(Task item) Please retype the records below exactly, from the first line down to and including the line with "All Rights reserved.".

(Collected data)
- - -

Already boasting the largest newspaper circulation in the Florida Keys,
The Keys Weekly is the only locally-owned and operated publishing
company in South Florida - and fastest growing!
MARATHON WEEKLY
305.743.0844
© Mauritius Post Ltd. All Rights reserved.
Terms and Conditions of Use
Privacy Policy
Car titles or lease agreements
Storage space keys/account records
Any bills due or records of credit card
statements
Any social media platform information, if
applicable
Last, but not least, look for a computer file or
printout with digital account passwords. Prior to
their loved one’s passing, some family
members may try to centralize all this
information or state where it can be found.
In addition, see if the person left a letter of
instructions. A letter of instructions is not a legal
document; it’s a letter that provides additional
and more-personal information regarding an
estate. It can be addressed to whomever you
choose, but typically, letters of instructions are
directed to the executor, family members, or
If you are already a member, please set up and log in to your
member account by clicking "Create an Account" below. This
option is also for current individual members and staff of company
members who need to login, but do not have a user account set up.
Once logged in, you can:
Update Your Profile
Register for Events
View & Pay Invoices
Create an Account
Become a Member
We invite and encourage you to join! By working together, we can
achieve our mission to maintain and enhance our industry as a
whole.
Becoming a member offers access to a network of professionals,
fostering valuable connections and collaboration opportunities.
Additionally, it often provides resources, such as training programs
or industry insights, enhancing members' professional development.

- - -

(Solution below)
Already boasting the largest newspaper circulation in the Florida Keys,
The Keys Weekly is the only locally-owned and operated publishing
company in South Florida - and fastest growing!
MARATHON WEEKLY
305.743.0844
© Mauritius Post Ltd. All Rights reserved.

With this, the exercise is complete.